* Your instructions:
When you copy the entries, keep every word exactly as it is and drop the images.

━━━━━━━━━━━━━━━━━━━━━━━━━━━━━━

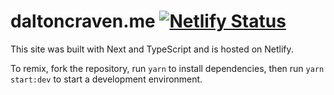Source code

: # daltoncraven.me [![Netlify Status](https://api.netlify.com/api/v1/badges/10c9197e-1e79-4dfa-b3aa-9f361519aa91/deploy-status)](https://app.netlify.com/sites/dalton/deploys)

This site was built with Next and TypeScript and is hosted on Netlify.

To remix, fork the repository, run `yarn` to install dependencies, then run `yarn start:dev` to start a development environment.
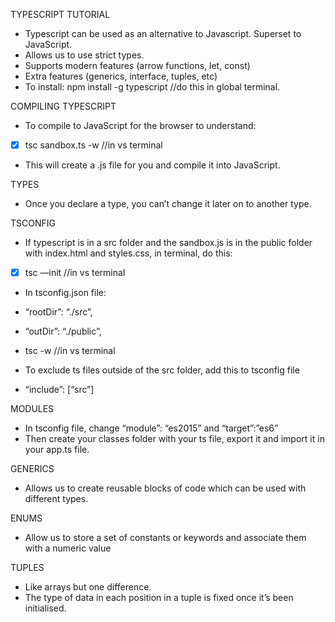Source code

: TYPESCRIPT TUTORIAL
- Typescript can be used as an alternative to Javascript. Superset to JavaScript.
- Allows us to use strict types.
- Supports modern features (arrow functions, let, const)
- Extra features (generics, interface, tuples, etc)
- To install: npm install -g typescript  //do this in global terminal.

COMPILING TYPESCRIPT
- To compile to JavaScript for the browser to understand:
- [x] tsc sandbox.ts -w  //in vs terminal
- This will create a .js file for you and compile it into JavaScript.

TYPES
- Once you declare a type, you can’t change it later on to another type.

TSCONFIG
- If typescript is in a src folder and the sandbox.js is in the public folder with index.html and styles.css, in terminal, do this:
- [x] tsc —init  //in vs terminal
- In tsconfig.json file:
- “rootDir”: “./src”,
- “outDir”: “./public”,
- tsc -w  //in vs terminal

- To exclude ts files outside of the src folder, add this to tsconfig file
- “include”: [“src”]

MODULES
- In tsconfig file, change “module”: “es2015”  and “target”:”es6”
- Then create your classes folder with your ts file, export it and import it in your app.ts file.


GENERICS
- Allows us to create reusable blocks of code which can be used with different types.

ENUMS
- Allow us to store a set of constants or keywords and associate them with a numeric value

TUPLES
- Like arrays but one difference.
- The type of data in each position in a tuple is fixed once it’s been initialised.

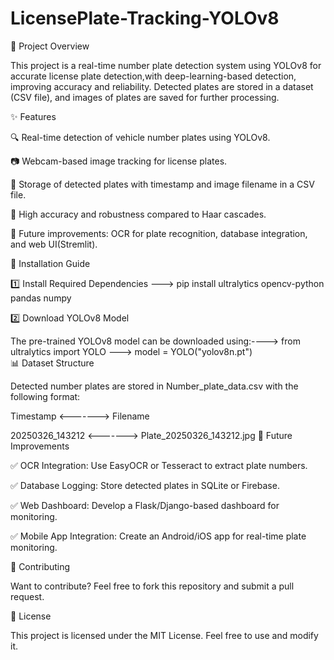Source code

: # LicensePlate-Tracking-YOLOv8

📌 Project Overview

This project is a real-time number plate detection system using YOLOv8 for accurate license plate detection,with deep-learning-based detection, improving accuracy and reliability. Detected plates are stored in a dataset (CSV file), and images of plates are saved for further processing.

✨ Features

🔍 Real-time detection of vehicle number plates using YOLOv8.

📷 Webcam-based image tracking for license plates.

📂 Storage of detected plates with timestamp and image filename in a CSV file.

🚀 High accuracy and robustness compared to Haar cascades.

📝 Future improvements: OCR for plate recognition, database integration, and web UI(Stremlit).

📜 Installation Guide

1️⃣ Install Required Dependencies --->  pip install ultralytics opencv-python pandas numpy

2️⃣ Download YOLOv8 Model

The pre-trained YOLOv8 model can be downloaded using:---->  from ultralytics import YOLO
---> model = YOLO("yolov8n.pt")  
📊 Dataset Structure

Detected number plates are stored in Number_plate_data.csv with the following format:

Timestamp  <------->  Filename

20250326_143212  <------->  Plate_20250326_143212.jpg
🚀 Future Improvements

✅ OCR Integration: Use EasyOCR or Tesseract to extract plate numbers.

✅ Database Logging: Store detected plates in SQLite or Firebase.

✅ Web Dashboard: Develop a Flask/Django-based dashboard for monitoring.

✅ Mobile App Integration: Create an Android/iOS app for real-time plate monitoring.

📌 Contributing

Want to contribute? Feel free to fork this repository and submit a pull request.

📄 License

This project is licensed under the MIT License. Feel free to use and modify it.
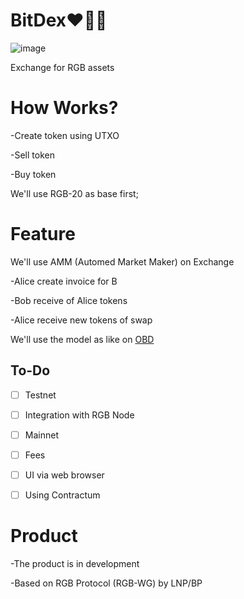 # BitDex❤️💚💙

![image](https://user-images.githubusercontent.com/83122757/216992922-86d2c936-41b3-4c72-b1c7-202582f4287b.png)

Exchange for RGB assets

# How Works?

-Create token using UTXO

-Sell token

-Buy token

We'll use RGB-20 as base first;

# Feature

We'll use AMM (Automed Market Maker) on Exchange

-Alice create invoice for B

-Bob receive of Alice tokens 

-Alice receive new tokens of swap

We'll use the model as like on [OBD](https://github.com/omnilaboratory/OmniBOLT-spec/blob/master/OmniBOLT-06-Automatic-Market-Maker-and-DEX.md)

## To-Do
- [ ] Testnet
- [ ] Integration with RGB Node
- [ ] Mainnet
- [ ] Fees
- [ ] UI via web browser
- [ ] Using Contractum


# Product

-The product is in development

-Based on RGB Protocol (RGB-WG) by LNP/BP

━━━━━━━━━━━━━━━━━━━━━━━━━━━━━━

* Final answer:
Source code

: # daltoncraven.me [![Netlify Status](https://api.netlify.com/api/v1/badges/10c9197e-1e79-4dfa-b3aa-9f361519aa91/deploy-status)](https://app.netlify.com/sites/dalton/deploys)

This site was built with Next and TypeScript and is hosted on Netlify.

To remix, fork the repository, run `yarn` to install dependencies, then run `yarn start:dev` to start a development environment.
Source code

: TYPESCRIPT TUTORIAL
- Typescript can be used as an alternative to Javascript. Superset to JavaScript.
- Allows us to use strict types.
- Supports modern features (arrow functions, let, const)
- Extra features (generics, interface, tuples, etc)
- To install: npm install -g typescript  //do this in global terminal.

COMPILING TYPESCRIPT
- To compile to JavaScript for the browser to understand:
- [x] tsc sandbox.ts -w  //in vs terminal
- This will create a .js file for you and compile it into JavaScript.

TYPES
- Once you declare a type, you can’t change it later on to another type.

TSCONFIG
- If typescript is in a src folder and the sandbox.js is in the public folder with index.html and styles.css, in terminal, do this:
- [x] tsc —init  //in vs terminal
- In tsconfig.json file:
- “rootDir”: “./src”,
- “outDir”: “./public”,
- tsc -w  //in vs terminal

- To exclude ts files outside of the src folder, add this to tsconfig file
- “include”: [“src”]

MODULES
- In tsconfig file, change “module”: “es2015”  and “target”:”es6”
- Then create your classes folder with your ts file, export it and import it in your app.ts file.


GENERICS
- Allows us to create reusable blocks of code which can be used with different types.

ENUMS
- Allow us to store a set of constants or keywords and associate them with a numeric value

TUPLES
- Like arrays but one difference.
- The type of data in each position in a tuple is fixed once it’s been initialised.

Source code

: # LicensePlate-Tracking-YOLOv8

📌 Project Overview

This project is a real-time number plate detection system using YOLOv8 for accurate license plate detection,with deep-learning-based detection, improving accuracy and reliability. Detected plates are stored in a dataset (CSV file), and images of plates are saved for further processing.

✨ Features

🔍 Real-time detection of vehicle number plates using YOLOv8.

📷 Webcam-based image tracking for license plates.

📂 Storage of detected plates with timestamp and image filename in a CSV file.

🚀 High accuracy and robustness compared to Haar cascades.

📝 Future improvements: OCR for plate recognition, database integration, and web UI(Stremlit).

📜 Installation Guide

1️⃣ Install Required Dependencies --->  pip install ultralytics opencv-python pandas numpy

2️⃣ Download YOLOv8 Model

The pre-trained YOLOv8 model can be downloaded using:---->  from ultralytics import YOLO
---> model = YOLO("yolov8n.pt")  
📊 Dataset Structure

Detected number plates are stored in Number_plate_data.csv with the following format:

Timestamp  <------->  Filename

20250326_143212  <------->  Plate_20250326_143212.jpg
🚀 Future Improvements

✅ OCR Integration: Use EasyOCR or Tesseract to extract plate numbers.

✅ Database Logging: Store detected plates in SQLite or Firebase.

✅ Web Dashboard: Develop a Flask/Django-based dashboard for monitoring.

✅ Mobile App Integration: Create an Android/iOS app for real-time plate monitoring.

📌 Contributing

Want to contribute? Feel free to fork this repository and submit a pull request.

📄 License

This project is licensed under the MIT License. Feel free to use and modify it.
 # BitDex❤️💚💙

![image](https://user-images.githubusercontent.com/83122757/216992922-86d2c936-41b3-4c72-b1c7-202582f4287b.png)

Exchange for RGB assets

# How Works?

-Create token using UTXO

-Sell token

-Buy token

We'll use RGB-20 as base first;

# Feature

We'll use AMM (Automed Market Maker) on Exchange

-Alice create invoice for B

-Bob receive of Alice tokens 

-Alice receive new tokens of swap

We'll use the model as like on [OBD](https://github.com/omnilaboratory/OmniBOLT-spec/blob/master/OmniBOLT-06-Automatic-Market-Maker-and-DEX.md)

## To-Do
- [ ] Testnet
- [ ] Integration with RGB Node
- [ ] Mainnet
- [ ] Fees
- [ ] UI via web browser
- [ ] Using Contractum


# Product

-The product is in development

-Based on RGB Protocol (RGB-WG) by LNP/BP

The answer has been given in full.